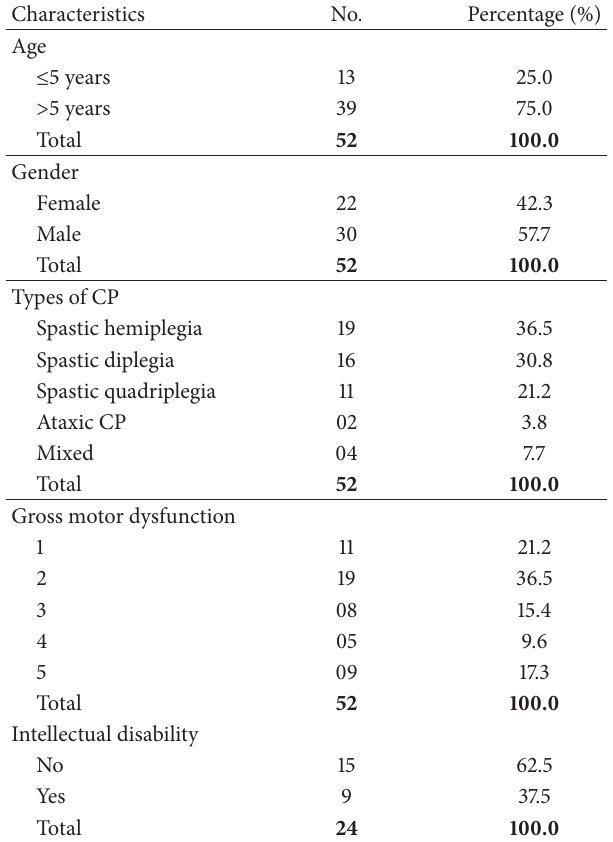
Table1:Somedemographiccharacteristics,GMFCS,andIntelligent Quotients of subjects with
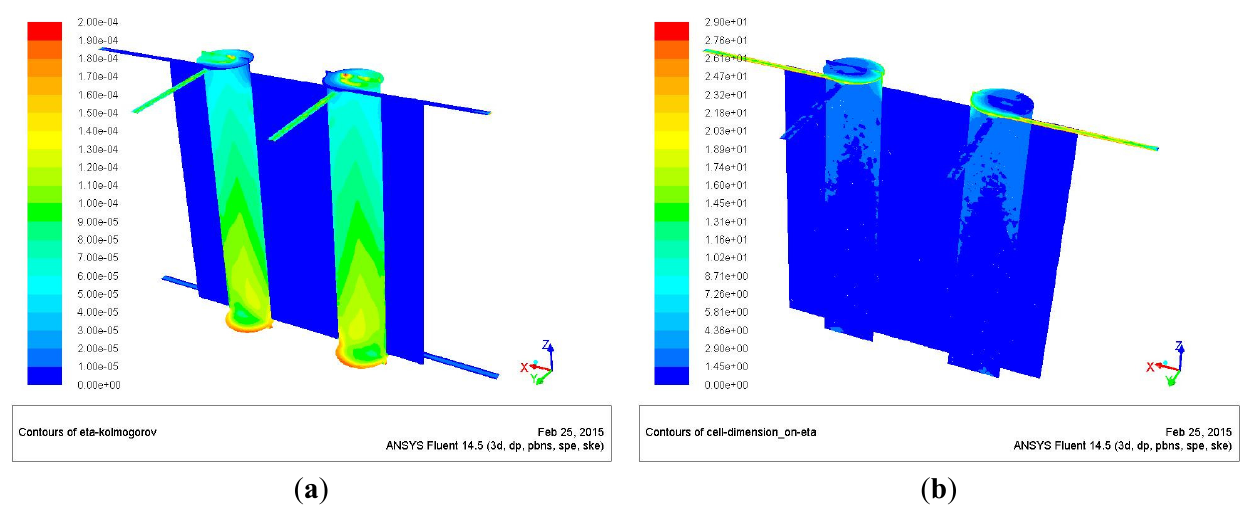
Figure 9. Kolmogorov scale dimension ( a ); cell dimension-Kolmogorov scale ratio ( b ).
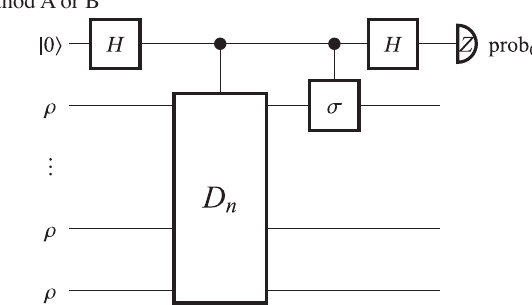
FIG. 1. A possible implementation of the ESD approach. Our derangement operator D n is a generalization of the SWAP operator and acts on n (not necessarily identical) copies of the quantum state ρ ¼ λ j ψ ih ψ j þ ð 1 − λ Þ ρ . In the above circuit D n permutes err the n registers and allows only permutation symmetric combi- nations, e.g., j ψ i ⊗ n , to contribute to the expectation-value measurement process. The probability of measuring the ancilla qubit in the 0 state enables us to approximate the expectation value h ψ j σ j ψ i and errors are suppressed exponentially in n . This derangement operator can be implemented as a shallow circuit using a linear number N ð n − 1 Þ of primitive, controlled, 2-qubit SWAP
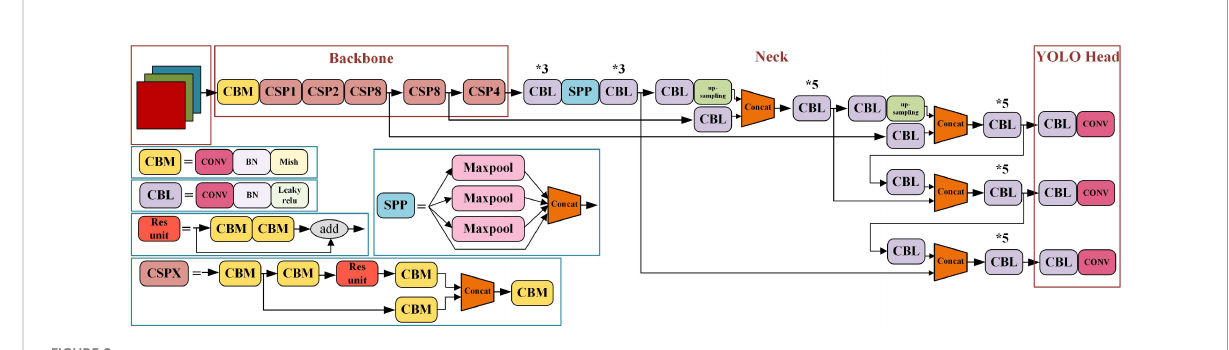
FIGURE 2 YOLOv4 network structure diagram. * means repeat the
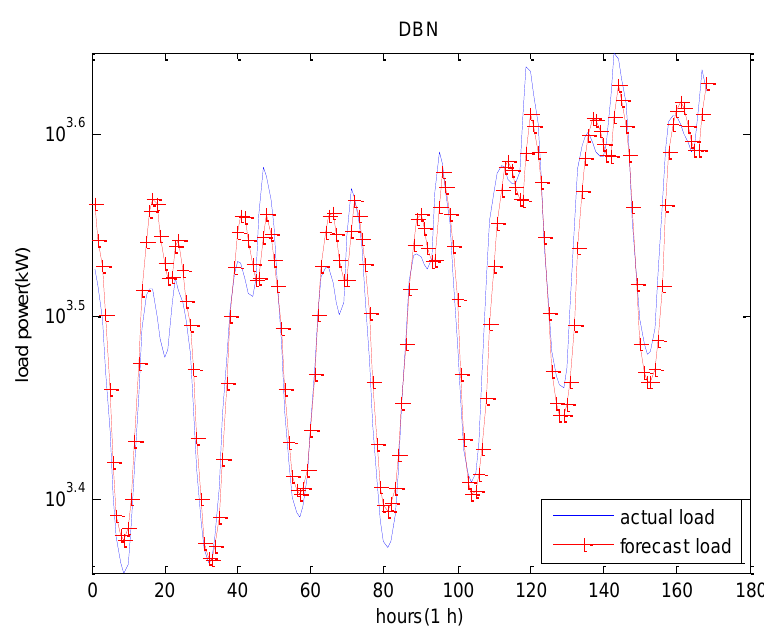
Figure 10. The forecast results of seven consecutive days using DBN model.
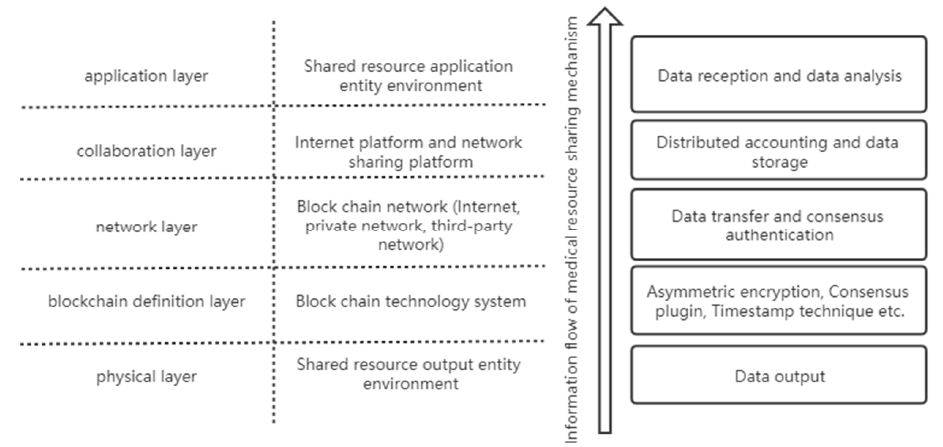
Figure 6. Information flow model.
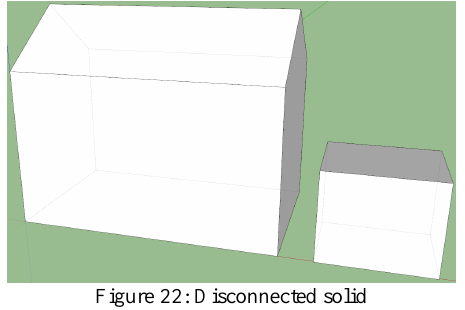
Figure 22: Disconnected solid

************

■ **Description of the task**: Return the data verbatim, leaving out the pictures it holds.

■ **Solution to this exercise**:
Table1:Somedemographiccharacteristics,GMFCS,andIntelligent Quotients of subjects with
Figure 9. Kolmogorov scale dimension ( a ); cell dimension-Kolmogorov scale ratio ( b ).
FIG. 1. A possible implementation of the ESD approach. Our derangement operator D n is a generalization of the SWAP operator and acts on n (not necessarily identical) copies of the quantum state ρ ¼ λ j ψ ih ψ j þ ð 1 − λ Þ ρ . In the above circuit D n permutes err the n registers and allows only permutation symmetric combi- nations, e.g., j ψ i ⊗ n , to contribute to the expectation-value measurement process. The probability of measuring the ancilla qubit in the 0 state enables us to approximate the expectation value h ψ j σ j ψ i and errors are suppressed exponentially in n . This derangement operator can be implemented as a shallow circuit using a linear number N ð n − 1 Þ of primitive, controlled, 2-qubit SWAP
FIGURE 2 YOLOv4 network structure diagram. * means repeat the
Figure 10. The forecast results of seven consecutive days using DBN model.
Figure 6. Information flow model.
Figure 22: Disconnected solid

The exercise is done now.